- Text under study
==*==
Athletes take days out of their training, travel hundreds of miles, and most will just get a few throws. The main impact of the change has been that performances were reduced and the same will happen in the Diamond League. Already the Olympic standard was not at any meet in Diamond League last year. The standard was subsequently reduced, but still only four people surpassed that revised mark on the world’s biggest stage. What do you think will happen if the number of attempts is reduced by half for most throwers?
Simply making something shorter does not make it better. If that were the case, the smart marketing machine at the NFL would quickly cut out the fourth quarter. But no one says four quarters is too long, and I have yet to hear any fans complain that the current format is too long at the Diamond League. Four quarters in the NFL allows a story to be told. We need to tell stories; that is what is missing from the presentation of our sport. Even if a faster competition meant more airtime, that still wouldn’t necessarily benefit our sport. Benn told me that it is more a matter of how that airtime is used. If coverage does not show how the competition develops, the head-to-head rivalries, or other information then an extra minute on screen does little to help our sport grow.Simply making something shorter does not make it better. Better storytelling makes it better. Click To Tweet
New Minds Might Help More Than New Formats
In speaking with several athletes and coaches, the biggest frustration about this change comes from the fact that no one was consulted. This, and many changes like this, are made unilaterally without talking to those people best connected with the sport. Many of the decision makers in athletics are just out of touch with our sport. As the scandals of the past year have shown, we need some new ideas at the top, and we need skilled minds and creative people to bring about the changes our sport needs.
==*==
- Data supplied
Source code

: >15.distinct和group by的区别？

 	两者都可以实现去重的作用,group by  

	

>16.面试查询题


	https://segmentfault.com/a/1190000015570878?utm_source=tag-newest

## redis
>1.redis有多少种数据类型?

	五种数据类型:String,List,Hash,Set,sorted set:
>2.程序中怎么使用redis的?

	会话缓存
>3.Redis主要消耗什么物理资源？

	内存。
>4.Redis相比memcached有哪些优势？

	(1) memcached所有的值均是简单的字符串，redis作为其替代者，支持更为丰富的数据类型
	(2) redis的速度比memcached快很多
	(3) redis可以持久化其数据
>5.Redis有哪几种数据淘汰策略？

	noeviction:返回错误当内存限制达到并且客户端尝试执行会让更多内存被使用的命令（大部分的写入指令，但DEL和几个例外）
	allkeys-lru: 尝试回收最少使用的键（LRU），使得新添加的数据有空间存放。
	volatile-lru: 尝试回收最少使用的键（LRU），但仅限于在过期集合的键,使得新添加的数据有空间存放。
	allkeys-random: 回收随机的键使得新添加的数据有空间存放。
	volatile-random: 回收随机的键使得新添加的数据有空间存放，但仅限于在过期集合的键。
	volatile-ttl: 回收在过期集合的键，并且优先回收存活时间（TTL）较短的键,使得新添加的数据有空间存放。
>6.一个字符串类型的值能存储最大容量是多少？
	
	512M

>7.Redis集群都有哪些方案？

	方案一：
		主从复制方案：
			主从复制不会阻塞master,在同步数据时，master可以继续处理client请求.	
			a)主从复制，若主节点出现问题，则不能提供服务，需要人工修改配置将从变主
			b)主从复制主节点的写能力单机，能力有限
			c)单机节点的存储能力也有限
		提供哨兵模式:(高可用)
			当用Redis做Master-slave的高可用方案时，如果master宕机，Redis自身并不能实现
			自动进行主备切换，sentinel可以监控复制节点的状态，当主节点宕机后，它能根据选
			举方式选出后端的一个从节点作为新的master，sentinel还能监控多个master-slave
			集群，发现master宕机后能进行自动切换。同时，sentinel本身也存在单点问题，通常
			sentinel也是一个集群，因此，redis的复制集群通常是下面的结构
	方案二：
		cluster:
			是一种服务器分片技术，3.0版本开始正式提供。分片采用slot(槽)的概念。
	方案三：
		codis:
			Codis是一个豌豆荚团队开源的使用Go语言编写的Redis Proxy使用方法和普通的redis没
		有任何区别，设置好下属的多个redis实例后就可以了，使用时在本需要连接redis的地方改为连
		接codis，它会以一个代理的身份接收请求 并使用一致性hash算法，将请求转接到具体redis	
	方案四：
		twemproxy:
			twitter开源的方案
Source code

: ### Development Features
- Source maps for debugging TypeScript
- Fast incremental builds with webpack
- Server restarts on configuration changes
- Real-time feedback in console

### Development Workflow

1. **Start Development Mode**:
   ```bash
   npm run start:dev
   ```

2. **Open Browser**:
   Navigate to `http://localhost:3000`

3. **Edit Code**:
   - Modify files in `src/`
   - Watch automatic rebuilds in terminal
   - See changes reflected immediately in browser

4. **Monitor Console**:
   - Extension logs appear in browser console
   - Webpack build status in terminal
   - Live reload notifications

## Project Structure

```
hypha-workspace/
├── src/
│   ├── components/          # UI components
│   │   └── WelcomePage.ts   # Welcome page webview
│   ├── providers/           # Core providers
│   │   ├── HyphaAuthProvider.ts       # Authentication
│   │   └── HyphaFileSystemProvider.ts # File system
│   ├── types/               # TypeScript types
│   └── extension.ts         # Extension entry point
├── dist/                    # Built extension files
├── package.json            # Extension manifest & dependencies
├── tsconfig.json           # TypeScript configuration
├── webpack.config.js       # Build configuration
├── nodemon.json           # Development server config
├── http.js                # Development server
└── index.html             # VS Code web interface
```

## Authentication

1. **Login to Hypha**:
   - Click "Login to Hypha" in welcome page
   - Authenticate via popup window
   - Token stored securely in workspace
==*==
- Tasks
a) According to the text on the Diamond League throwing change, what causes the biggest frustration among athletes and coaches?
b) Write a continuation of the text on the Diamond League throwing change, starting after its final sentence.
The rows are separate material, unrelated to the text on the Diamond League throwing change.

- Answers to each task
a) No one was consulted about the change.

b)
Decisions like this are not the solution. Neither are excluding some events, like the hammer throw, altogether. All they do is disenfranchise and frustrate more athletes and fans. In speaking with Benn that is all I could think about. So I’ll finish off this post with another quote from him that tells about his journey through the sport:
“When I was a kid and I watched VHS of my heroes competing in Golden League meets and I was able to see them in their element. The conquest. The competition. It really gave me inspiration to continue with sport and to compete internationally. When I arrived on the scene around those stars I was overwhelmed, not by the competition, but by the athletes. I was rubbing shoulders with them and had earned my place to compete against them. The competitions however didn’t live up to my expectations. I found out how they were treated, where “we” stood on the pecking order, how fast the sport was declining and that we just had to “accept it”. It has become part of sport. The pecking order. I think its disgusting the inequalities that exist and especially in a society where equal payment, equal rights and such are developing.
I’m disgusted honestly. That’s how I feel. I also feel helpless, like we have no voice. Have the organizations even consulted with the athletes, or does an athletes commission exist where the voice of all athletes across all disciplines be heard? I feel like instead of marketing the sport in a creative way, they just cut them out (hammer, walks, fewer attempts) instead of integrating a more spectator-friendly format. Look at darts for example, its boring to watch but the way it is marketed and appeals to the “punters” is something to be commended. Who is accountable?”